Foreign Judgment Recognition
A judgment obtained in a foreign court, a London High Court judgment or a Paris Tribunal de commerce decision, is enforceable in Saudi Arabia through exequatur before the Execution Court. The legal basis is the 1983 Riyadh Arab Convention on Judicial Cooperation for judgments from Arab League states, bilateral conventions for certain GCC partners, and reciprocity-based recognition for non-Convention jurisdictions.
The Execution Court reviews the foreign judgment for three things: jurisdiction of the issuing court, due process (proper service on the defendant), and public policy compatibility (primarily Sharia compliance). Where these checks pass, the Saudi court issues an exequatur and the foreign judgment is enforced as if it were a domestic title. For reciprocity-based cases, the creditor's counsel must typically demonstrate that Saudi judgments would similarly be enforceable in the country where the judgment was issued.
How Cosmopolite Handles Saudi Arabia Collections
Cosmopolite runs Saudi files through licensed local partners who appear before the Commercial Courts and Execution Courts of Riyadh, Jeddah, and Dammam. Our intake team speaks English, French, Spanish, and Arabic, so a CFO in Paris, Madrid, or Milan can brief the file in their working language and receive a strategy note back in the same language. The Saudi counsel of record conducts the proceedings in Arabic.

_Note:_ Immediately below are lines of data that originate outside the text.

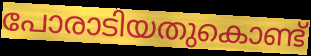
പോരാടിയതുകൊണ്ട്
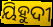
ୟିହୁଦୀ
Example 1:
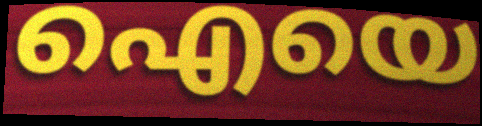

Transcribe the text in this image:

ഐയെ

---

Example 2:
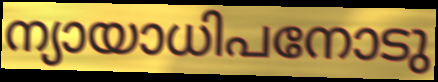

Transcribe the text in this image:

ന്യായാധിപനോടു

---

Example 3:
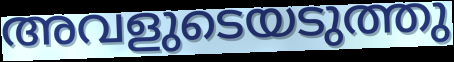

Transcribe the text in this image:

അവളുടെയടുത്തു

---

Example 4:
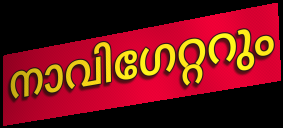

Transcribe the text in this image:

നാവിഗേറ്ററും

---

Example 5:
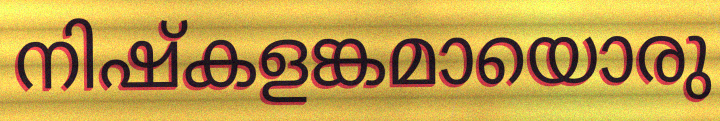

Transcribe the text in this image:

നിഷ്കളങ്കമായൊരു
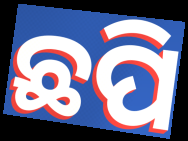
ଛପି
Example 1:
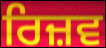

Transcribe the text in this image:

ਰਿਜ਼ਵ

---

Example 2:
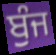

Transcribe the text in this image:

ਬੁੰਜ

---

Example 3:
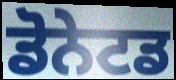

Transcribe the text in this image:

ਡੋਨੇਟਡ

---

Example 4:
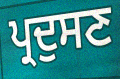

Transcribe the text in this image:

ਪ੍ਰਦੁਸਣ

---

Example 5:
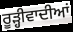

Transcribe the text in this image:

ਰੂੜ੍ਹੀਵਾਦੀਆਂ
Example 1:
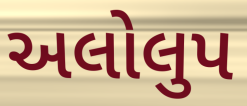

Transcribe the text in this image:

અલોલુપ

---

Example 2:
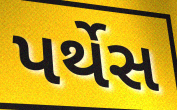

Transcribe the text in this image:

પર્થેસ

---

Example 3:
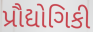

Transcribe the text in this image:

પ્રૌદ્યોગિકી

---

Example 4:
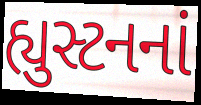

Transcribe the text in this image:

હ્યુસ્ટનનાં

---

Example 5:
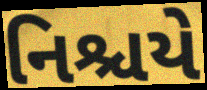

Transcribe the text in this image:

નિશ્ચયે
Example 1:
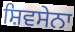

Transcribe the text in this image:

ਸ਼ਿਵਸੇਨਾ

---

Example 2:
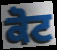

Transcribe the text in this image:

ਕੋਟ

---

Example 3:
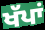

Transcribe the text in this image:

ਖੱਪਾਂ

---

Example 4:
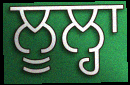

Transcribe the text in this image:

ਲੂਲ੍ਹਾ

A typical Saudi recovery file starts with a commercial registry search against the debtor's commercial licence, verification of the contract chain and invoices, and an amicable demand letter issued from Saudi counsel on Saudi letterhead. Many matters settle at this stage because the debtor recognises the file has moved to local representation. Where settlement fails, we select the fastest execution route available on the documentation: cheque execution where a dishonoured cheque exists, Commercial Court litigation for disputed contractual claims, or Execution Court enforcement of arbitral awards and foreign judgments.

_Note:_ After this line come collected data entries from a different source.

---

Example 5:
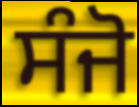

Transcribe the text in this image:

ਸੰਜੋ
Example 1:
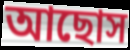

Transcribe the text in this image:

আছোস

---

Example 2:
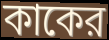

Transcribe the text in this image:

কাকের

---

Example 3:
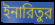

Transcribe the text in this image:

ইনারিতুর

We also handle matters inside the global B2B debt collection network where the Saudi debt sits alongside receivables in other jurisdictions, and we coordinate with Dubai and wider UAE recovery teams on cross-GCC files. Contact Cosmopolite for a free assessment of your case.
Frequently Asked Questions
How does debt collection work in Saudi Arabia?

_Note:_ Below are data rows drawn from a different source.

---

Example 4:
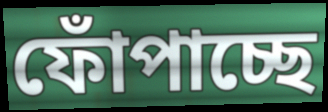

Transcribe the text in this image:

ফোঁপাচ্ছে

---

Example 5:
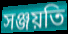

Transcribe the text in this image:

সঞ্জয়তি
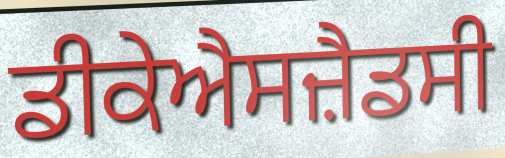
ਡੀਕੇਐਸਜ਼ੈਡਸੀ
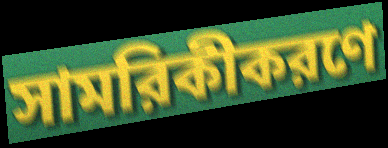
সামরিকীকরণে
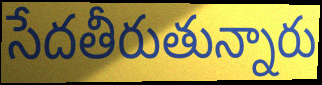
సేదతీరుతున్నారు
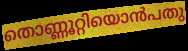
തൊണ്ണൂറ്റിയൊൻപതു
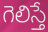
గెలిస్తే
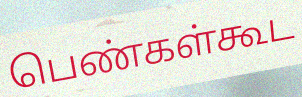
பெண்கள்கூட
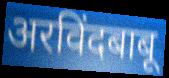
अरविंदबाबू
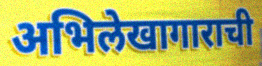
अभिलेखागाराची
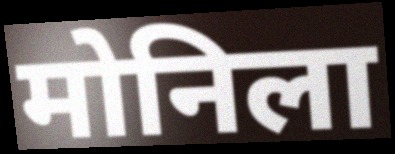
मोनिला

Debt collection in Saudi Arabia combines Sharia-based contract principles with modern commercial statutes. A creditor first issues an Arabic demand letter through Saudi counsel, then files before a Commercial Court under the 2020 Commercial Courts Law or proceeds directly to the Execution Court where a valid title such as a dishonoured cheque, notarised acknowledgement, or arbitral award exists. Enforcement tools include bank attachment, asset seizure, and travel bans.
What role does Sharia law play in Saudi commercial debt recovery?
Sharia governs general contract fairness and prohibits riba, the taking of interest on a loan. Saudi courts enforce the principal debt and contractual liquidated damages but will sever a traditional interest clause. Modern commercial practice frames late payment compensation as administrative fees or delay damages, which are enforceable. The principal claim, the invoice amount, and delivery obligations are fully protected under Saudi commercial procedure.
Can foreign creditors enforce debts in Saudi Arabia?
Yes. Foreign arbitral awards are enforced through the Execution Court under the 1958 New York Convention, which Saudi Arabia acceded to in 1994. Foreign court judgments require exequatur based on the 1983 Riyadh Convention for Arab League states or reciprocity for other countries. A dishonoured Saudi cheque held by a foreign supplier is a direct execution title. Local counsel is required for court filings.